▶ Work order
State, as a single number, how many lines in the data below contain "statsløsning".

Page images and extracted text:
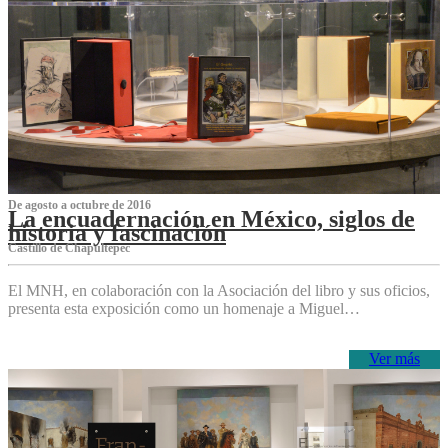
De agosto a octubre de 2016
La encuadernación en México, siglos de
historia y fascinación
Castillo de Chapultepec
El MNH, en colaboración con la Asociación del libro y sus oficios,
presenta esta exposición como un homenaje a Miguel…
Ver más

--

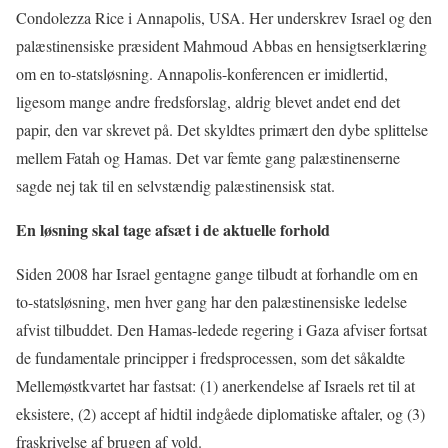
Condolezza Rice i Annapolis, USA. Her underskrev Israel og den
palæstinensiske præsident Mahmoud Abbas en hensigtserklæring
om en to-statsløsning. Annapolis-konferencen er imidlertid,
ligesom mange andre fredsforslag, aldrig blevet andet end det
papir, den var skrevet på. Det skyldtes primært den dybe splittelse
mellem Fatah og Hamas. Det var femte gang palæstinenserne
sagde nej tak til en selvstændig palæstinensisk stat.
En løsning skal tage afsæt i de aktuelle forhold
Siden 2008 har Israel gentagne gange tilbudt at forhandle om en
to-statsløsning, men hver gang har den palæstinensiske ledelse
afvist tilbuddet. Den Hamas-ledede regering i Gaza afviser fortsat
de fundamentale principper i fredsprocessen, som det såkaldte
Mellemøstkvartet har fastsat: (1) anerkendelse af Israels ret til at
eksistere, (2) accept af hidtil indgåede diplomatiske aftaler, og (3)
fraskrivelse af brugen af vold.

▶ Exercise output
2